New Therapeutic Brain Implants to Eliminate Need for Surgery
Posted on 26 Nov 2025
Deadly and debilitating brain diseases often require invasive surgical implants to deliver electrical stimulation, a therapy known to slow tumor growth or ease conditions such as Alzheimer’s and multiple sclerosis. However, opening the skull carries major risks, high costs, and long recovery times, leaving many patients without access to neuromodulation. Clinicians also face challenges delivering implants to deep or delicate regions of the brain, especially when disease occurs across multiple microscopic sites. Now, researchers have developed a minimally invasive alternative using tiny wireless implants that move through the bloodstream and autonomously embed in target brain regions for treatment.
The technology, developed at the Massachusetts Institute of Technology (MIT, Cambridge, MA, USA; www.mit.edu), uses microscopic electronic devices fabricated through CMOS-compatible processes at MIT.nano facilities. Each device is roughly one-billionth the length of a grain of rice and is built from organic semiconducting layers between thin metallic films. Before injection, the free-floating electronics are chemically bonded to living immune cells, creating a hybrid able to travel through the body. The cells camouflage the electronics, allowing them to avoid immune attack and squeeze through the intact blood–brain barrier, a major challenge for therapeutics. In this study, the researchers integrated the devices with monocytes, which naturally migrate toward inflamed brain regions.
In mice, the tiny implants were successfully identified and self-implanted within a predefined brain region after a simple arm injection. Fluorescent labeling confirmed that the hybrids crossed the intact blood–brain barrier and accumulated in the correct tissue. Once in place, the devices were wirelessly powered using near-infrared electromagnetic waves, enabling localized neuromodulation within microns of the target. The results revealed that the implants could influence brain inflammation and operate deep within the brain while maintaining high energy-conversion efficiency.
The findings, published in Lab on a Chip, suggest broad potential for treating neurological diseases that are currently difficult or impossible to reach surgically. Because the cell-electronic hybrids maintain brain barrier integrity and integrate safely among neurons, they may allow clinicians to stimulate or modulate multiple microscopic tumor sites, including aggressive cancers such as diffuse intrinsic pontine glioma.
Their small size enables millions of self-implanting stimulation points shaped precisely to diseased regions without harming surrounding tissue.
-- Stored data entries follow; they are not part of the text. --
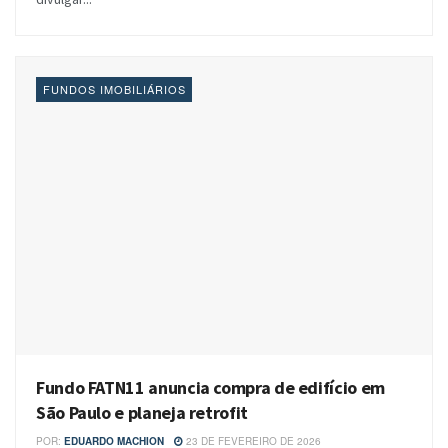
FUNDOS IMOBILIÁRIOS
Fundo FATN11 anuncia compra de edifício em
São Paulo e planeja retrofit
POR:
EDUARDO MACHION
23 DE FEVEREIRO DE 2026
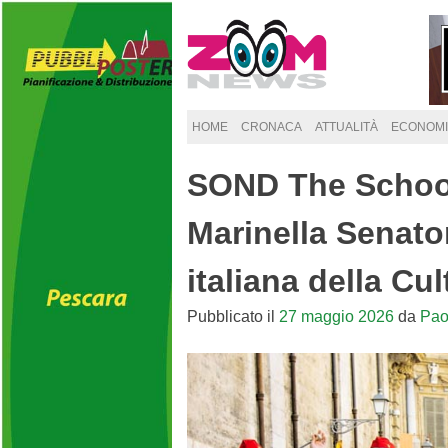
Skip
to
content
HOME
CRONACA
ATTUALITÀ
ECONOMI
SOND The School
Marinella Senato
italiana della Cu
Pubblicato il
27 maggio 2026
da
Pao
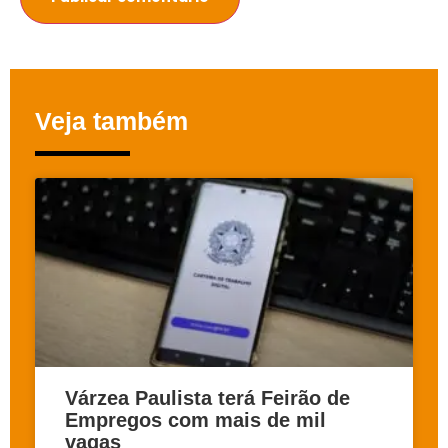
Veja também
Várzea Paulista terá Feirão de
Empregos com mais de mil
vagas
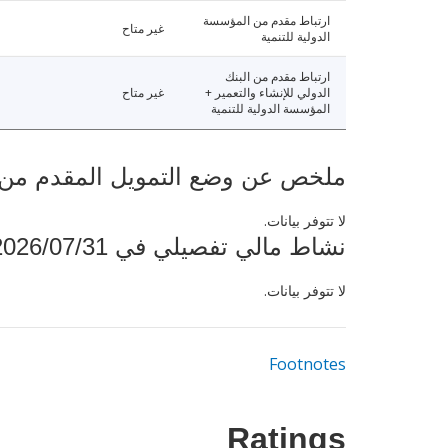
ارتباط مقدم من المؤسسة
غير متاح
الدولية للتنمية
ارتباط مقدم من البنك
الدولي للإنشاء والتعمير +
غير متاح
المؤسسة الدولية للتنمية
ملخص عن وضع التمويل المقدم من البنك ال
لا تتوفر بيانات.
نشاط مالي تفصيلي في 2026/07/31
لا تتوفر بيانات.
Footnotes
Ratings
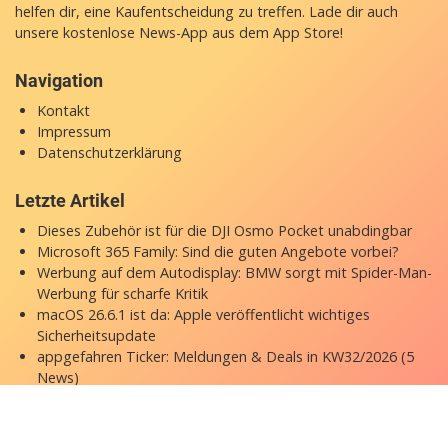
helfen dir, eine Kaufentscheidung zu treffen. Lade dir auch
unsere
kostenlose News-App
aus dem App Store!
Navigation
Kontakt
Impressum
Datenschutzerklärung
Letzte Artikel
Dieses Zubehör ist für die DJI Osmo Pocket unabdingbar
Microsoft 365 Family: Sind die guten Angebote vorbei?
Werbung auf dem Autodisplay: BMW sorgt mit Spider-Man-
Werbung für scharfe Kritik
macOS 26.6.1 ist da: Apple veröffentlicht wichtiges
Sicherheitsupdate
appgefahren Ticker: Meldungen & Deals in KW32/2026 (5
News)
Researchers are also exploring different cell types to steer the devices to other targets, as well as integrating circuits for sensing, feedback, and synthetic neuron capabilities.
“Our tiny electronic devices seamlessly integrate with the neurons and co-live and co-exist with the brain cells, creating a unique brain-computer symbiosis,” said Deblina Sarkar, senior author. “We are working dedicatedly to employ this technology for treating neural diseases, where drugs or standard therapies fail, for alleviating human suffering, and envision a future where humans could transcend beyond diseases and biological limitations.”